#### TRY IT
Within the listing below, locate all lines containing the word "AddressWidth". Copy each one.

#### INFORMATION GIVEN
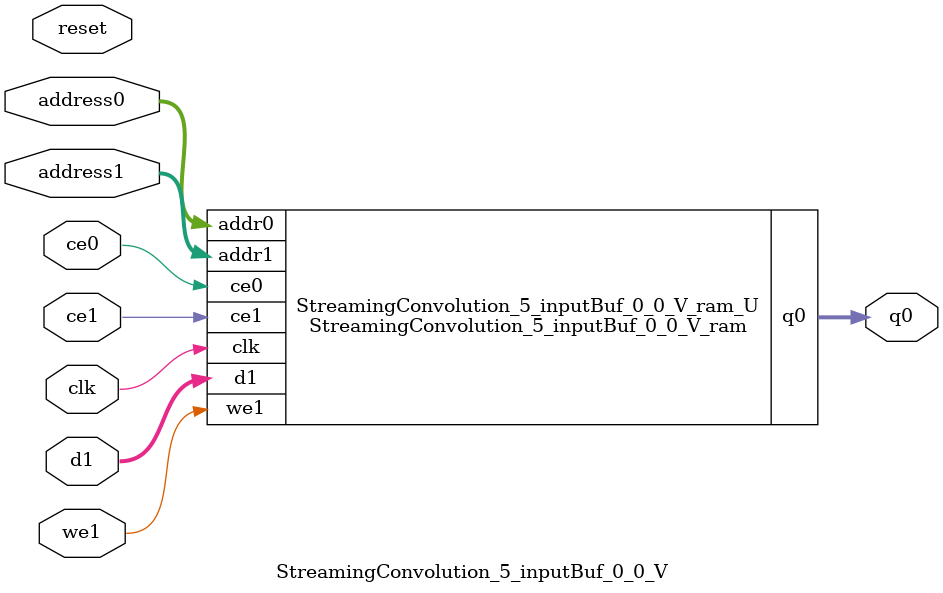
<source format=v>
`timescale 1 ns / 1 ps
module StreamingConvolution_5_inputBuf_0_0_V_ram (addr0, ce0, q0, addr1, ce1, d1, we1,  clk);

parameter DWIDTH = 128;
parameter AWIDTH = 4;
parameter MEM_SIZE = 12;

input[AWIDTH-1:0] addr0;
input ce0;
output reg[DWIDTH-1:0] q0;
input[AWIDTH-1:0] addr1;
input ce1;
input[DWIDTH-1:0] d1;
input we1;
input clk;

reg [DWIDTH-1:0] ram[0:MEM_SIZE-1];




always @(posedge clk)  
begin 
    if (ce0) 
    begin
        q0 <= ram[addr0];
    end
end


always @(posedge clk)  
begin 
    if (ce1) 
    begin
        if (we1) 
        begin 
            ram[addr1] <= d1; 
        end 
    end
end


endmodule

`timescale 1 ns / 1 ps
module StreamingConvolution_5_inputBuf_0_0_V(
    reset,
    clk,
    address0,
    ce0,
    q0,
    address1,
    ce1,
    we1,
    d1);

parameter DataWidth = 32'd128;
parameter AddressRange = 32'd12;
parameter AddressWidth = 32'd4;
input reset;
input clk;
input[AddressWidth - 1:0] address0;
input ce0;
output[DataWidth - 1:0] q0;
input[AddressWidth - 1:0] address1;
input ce1;
input we1;
input[DataWidth - 1:0] d1;



StreamingConvolution_5_inputBuf_0_0_V_ram StreamingConvolution_5_inputBuf_0_0_V_ram_U(
    .clk( clk ),
    .addr0( address0 ),
    .ce0( ce0 ),
    .q0( q0 ),
    .addr1( address1 ),
    .ce1( ce1 ),
    .we1( we1 ),
    .d1( d1 ));

endmodule


</source>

#### EXPECTED ANSWER
parameter AddressWidth = 32'd4;
input[AddressWidth - 1:0] address0;
input[AddressWidth - 1:0] address1;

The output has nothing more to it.